Humdrum as it sounds, loan servicing can be highly lucrative, especially when rates rise. Rising rates prompt customers to hang on to their mortgages far longer than the five to seven years that bankers typically assume--generating extra years of servicing income for the bank. But servicing is also highly volatile: If interest rates fall, customers prepay their old mortgages, and loans that the bank thought would keep producing income disappear years sooner than expected. Banks protect against such risk by hedging; the practice dampens big swings, preventing losses when interest rates fall at the expense of trimming profits when they rise.

That's the way it's supposed to work. But when WaMu announced its second-quarter results this year, it revealed that its hedging strategy had gone horribly wrong. As expected, rising rates had indeed caused a big increase in the value of the servicing business: $1.7 billion. That should have been enough to cover WaMu's hedging costs and still contribute money to the bank's bottom line. But amazingly, hedging had generated a $2.4 billion loss. It totally wiped out the servicing gain, as well as the bank's income from originations, leaving WaMu with a $63 million loss from mortgage banking.

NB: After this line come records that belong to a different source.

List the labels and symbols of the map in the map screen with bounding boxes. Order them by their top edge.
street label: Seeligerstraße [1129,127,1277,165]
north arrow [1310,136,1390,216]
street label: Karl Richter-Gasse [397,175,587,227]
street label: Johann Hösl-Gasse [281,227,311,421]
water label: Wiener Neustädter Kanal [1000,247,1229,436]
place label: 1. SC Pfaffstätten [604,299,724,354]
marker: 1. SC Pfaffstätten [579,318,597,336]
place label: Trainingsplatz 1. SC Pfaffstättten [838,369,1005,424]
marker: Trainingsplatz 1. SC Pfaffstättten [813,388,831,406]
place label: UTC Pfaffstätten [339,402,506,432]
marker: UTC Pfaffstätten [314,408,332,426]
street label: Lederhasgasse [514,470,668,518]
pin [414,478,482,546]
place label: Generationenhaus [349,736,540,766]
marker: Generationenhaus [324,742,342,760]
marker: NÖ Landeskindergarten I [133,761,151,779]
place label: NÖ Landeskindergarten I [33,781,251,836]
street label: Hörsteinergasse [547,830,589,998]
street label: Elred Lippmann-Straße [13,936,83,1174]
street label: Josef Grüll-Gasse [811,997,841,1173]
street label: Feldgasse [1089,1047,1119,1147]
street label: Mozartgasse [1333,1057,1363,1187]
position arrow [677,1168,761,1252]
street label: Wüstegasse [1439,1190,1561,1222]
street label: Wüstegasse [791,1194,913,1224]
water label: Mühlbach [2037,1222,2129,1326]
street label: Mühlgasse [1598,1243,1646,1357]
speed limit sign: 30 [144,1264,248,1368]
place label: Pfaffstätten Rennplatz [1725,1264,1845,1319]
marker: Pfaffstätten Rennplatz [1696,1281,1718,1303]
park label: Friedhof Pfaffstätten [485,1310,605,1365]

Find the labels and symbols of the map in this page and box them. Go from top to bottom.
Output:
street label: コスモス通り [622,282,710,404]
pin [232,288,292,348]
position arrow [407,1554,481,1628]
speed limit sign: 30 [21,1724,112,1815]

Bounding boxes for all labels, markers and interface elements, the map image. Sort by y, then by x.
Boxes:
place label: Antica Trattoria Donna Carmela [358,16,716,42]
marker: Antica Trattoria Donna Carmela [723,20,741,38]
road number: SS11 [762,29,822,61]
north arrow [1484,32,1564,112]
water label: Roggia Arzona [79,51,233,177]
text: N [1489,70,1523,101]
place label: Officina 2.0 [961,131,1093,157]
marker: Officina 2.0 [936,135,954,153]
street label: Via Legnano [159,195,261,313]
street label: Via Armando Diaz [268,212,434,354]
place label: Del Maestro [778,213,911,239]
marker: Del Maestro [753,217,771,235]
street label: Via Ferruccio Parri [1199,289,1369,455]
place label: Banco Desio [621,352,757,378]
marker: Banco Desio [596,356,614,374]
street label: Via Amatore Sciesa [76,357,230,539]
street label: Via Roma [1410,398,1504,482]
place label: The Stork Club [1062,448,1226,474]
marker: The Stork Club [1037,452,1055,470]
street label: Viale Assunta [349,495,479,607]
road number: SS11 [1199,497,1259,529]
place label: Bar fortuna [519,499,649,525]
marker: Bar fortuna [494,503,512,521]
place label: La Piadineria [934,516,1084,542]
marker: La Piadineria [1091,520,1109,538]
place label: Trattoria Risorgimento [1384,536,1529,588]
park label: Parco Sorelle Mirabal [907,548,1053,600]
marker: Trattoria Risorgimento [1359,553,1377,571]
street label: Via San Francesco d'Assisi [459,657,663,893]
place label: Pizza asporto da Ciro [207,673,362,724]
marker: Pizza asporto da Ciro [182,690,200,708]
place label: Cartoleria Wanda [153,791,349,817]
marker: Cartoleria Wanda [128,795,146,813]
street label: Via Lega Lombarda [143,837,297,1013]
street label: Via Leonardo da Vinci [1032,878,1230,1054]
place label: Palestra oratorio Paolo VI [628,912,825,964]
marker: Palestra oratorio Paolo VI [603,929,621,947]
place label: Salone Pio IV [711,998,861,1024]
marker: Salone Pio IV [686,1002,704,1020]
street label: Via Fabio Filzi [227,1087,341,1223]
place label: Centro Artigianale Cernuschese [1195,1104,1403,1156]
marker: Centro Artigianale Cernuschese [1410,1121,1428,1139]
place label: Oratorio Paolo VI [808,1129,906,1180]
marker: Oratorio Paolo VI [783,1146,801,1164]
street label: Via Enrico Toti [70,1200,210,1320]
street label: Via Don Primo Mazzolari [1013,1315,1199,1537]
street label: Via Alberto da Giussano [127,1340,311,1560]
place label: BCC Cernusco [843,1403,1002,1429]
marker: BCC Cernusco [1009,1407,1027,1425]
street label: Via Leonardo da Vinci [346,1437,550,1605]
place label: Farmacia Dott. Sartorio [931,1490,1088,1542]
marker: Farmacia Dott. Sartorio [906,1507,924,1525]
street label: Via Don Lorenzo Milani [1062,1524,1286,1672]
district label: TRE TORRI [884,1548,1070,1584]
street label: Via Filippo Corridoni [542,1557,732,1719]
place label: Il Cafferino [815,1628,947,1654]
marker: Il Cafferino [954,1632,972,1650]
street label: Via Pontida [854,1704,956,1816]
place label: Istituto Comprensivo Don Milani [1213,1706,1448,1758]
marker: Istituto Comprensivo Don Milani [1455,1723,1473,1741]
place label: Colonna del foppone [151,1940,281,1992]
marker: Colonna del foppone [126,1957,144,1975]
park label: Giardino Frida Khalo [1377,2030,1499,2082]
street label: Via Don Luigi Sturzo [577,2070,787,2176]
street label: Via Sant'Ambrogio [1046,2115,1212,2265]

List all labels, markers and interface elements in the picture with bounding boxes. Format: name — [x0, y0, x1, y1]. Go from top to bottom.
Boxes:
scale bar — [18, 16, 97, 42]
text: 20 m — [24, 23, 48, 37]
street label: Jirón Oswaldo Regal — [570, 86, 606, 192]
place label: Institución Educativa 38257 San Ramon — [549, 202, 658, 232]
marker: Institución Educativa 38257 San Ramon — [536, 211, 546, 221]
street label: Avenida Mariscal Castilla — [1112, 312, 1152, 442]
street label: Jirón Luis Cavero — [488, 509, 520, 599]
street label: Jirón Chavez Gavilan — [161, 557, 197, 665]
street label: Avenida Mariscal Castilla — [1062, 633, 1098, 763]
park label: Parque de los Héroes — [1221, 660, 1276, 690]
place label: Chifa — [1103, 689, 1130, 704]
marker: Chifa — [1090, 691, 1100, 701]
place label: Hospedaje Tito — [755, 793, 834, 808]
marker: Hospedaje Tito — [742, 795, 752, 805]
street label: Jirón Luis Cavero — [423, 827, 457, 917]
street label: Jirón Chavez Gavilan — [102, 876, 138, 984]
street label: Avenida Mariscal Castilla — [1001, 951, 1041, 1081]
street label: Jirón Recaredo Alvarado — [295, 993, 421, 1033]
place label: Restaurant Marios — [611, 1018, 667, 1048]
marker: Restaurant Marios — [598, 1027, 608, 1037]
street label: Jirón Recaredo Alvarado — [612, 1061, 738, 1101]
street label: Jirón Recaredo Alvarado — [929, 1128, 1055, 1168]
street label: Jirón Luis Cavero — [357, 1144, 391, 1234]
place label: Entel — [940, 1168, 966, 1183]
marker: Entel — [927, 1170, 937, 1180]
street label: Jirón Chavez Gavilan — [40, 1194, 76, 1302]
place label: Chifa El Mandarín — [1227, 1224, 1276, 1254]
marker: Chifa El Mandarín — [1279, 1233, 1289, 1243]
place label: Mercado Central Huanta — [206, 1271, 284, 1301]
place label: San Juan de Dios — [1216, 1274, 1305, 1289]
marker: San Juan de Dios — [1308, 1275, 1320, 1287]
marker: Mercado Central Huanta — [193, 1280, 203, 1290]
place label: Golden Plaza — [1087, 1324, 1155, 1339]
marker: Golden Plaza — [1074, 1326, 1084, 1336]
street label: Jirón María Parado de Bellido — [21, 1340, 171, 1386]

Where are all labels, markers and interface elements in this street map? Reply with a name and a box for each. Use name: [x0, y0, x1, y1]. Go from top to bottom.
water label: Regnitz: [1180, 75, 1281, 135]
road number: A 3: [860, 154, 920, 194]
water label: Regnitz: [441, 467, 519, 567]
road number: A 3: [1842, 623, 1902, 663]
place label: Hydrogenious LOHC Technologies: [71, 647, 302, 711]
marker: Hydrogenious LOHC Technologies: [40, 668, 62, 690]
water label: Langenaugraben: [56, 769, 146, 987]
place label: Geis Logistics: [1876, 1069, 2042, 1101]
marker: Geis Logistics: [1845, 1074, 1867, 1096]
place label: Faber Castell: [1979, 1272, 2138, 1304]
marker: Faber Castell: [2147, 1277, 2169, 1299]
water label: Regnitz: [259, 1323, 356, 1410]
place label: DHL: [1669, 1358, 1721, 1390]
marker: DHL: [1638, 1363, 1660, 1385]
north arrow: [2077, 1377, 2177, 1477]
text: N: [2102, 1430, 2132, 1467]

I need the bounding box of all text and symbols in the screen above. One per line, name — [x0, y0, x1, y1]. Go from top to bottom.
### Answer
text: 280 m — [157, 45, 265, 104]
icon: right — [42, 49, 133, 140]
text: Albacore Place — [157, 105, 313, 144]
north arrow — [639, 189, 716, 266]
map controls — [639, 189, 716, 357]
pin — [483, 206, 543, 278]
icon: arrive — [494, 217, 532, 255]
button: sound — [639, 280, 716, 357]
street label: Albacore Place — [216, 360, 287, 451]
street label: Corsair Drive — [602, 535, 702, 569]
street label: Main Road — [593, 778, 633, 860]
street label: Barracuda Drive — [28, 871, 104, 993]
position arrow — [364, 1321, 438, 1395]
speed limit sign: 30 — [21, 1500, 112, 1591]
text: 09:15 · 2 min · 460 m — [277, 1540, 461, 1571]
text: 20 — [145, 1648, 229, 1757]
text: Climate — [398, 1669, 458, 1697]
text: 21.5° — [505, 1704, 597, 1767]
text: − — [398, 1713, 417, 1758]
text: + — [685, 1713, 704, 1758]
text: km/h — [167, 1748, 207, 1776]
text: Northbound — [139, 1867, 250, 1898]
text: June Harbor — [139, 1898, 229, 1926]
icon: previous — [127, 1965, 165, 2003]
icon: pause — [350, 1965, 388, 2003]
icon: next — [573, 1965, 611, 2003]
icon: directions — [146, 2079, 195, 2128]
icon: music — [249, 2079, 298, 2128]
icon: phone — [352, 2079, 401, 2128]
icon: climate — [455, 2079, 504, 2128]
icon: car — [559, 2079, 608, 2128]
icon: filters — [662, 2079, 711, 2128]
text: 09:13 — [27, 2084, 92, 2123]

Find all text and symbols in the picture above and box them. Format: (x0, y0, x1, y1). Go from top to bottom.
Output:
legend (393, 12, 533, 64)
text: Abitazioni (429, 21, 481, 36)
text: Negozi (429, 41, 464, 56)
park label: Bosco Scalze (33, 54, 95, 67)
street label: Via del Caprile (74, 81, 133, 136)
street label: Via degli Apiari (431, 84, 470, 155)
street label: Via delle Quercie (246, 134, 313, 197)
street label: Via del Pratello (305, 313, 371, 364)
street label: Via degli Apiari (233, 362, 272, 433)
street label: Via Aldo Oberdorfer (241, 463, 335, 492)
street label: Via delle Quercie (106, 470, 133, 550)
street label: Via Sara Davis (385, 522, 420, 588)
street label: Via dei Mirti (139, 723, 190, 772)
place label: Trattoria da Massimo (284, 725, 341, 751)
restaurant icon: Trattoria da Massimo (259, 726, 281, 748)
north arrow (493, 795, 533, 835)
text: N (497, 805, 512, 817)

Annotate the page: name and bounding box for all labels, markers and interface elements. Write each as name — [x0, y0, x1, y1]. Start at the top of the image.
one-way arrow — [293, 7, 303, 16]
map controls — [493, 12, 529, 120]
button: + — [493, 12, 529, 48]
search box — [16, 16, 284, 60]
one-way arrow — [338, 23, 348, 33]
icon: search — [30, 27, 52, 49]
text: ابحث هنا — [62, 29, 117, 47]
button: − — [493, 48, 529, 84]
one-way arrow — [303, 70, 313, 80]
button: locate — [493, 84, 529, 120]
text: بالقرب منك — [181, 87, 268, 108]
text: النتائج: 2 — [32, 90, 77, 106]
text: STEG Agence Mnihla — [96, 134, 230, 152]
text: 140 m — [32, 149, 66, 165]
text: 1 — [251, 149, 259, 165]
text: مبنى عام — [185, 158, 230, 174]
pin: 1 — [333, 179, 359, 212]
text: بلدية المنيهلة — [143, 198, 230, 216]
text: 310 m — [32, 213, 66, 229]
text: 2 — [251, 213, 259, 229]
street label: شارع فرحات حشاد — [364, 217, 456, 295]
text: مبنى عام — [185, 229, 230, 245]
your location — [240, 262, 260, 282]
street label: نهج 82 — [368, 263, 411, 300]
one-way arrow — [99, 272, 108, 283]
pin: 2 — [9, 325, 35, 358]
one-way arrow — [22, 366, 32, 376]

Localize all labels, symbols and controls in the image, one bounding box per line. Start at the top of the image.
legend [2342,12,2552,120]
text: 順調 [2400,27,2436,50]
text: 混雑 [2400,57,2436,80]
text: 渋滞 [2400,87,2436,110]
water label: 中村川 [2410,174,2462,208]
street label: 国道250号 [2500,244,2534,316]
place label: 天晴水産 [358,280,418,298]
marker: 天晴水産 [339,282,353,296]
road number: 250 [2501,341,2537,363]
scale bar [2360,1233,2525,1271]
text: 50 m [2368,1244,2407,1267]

So glaring was the problem that analysts scratched their heads. Some wondered whether WaMu had been using hedges not just to ensure its servicing portfolio but to speculate on interest rates. Says Jonathan Gray of Sanford C. Bernstein: "It's as if they bet that the Fed would ease and rates would fall. The Fed did everything but take out a billboard saying that it would tighten. Isn't that bizarre?" WaMu has always maintained that it doesn't bet on interest rates. "I apologize for the performance of the mortgage-banking unit," Killinger told analysts. "We will fix it." He added that WaMu has hired BlackRock, the New York City investment firm, to do a thorough review of its hedging practices. In July, WaMu also named a new head of mortgage banking and said it was searching for a new mortgage-banking CFO.

Remarkably, WaMu's fumbling hasn't blasted its stock price, which at around $39 a share is not too far from November's all-time high of just under $47. The shares are holding up, analysts say, because WaMu is an excellent takeover candidate (the 4.5% dividend yield also helps). The lure is its network of retail branches, concentrated in high-growth states like Texas, Florida, Georgia, and Nevada, and WaMu's flair for attracting retail customers. In the rush to build megabanks with national networks, those branches could prove highly attractive to a big bank with an undersized branch system. Both Citigroup and HSBC are rumored to be interested. Killinger says WaMu has no desire to sell, but unless the bank fixes its problems fast, it could become part of the merger trend it helped glamorize.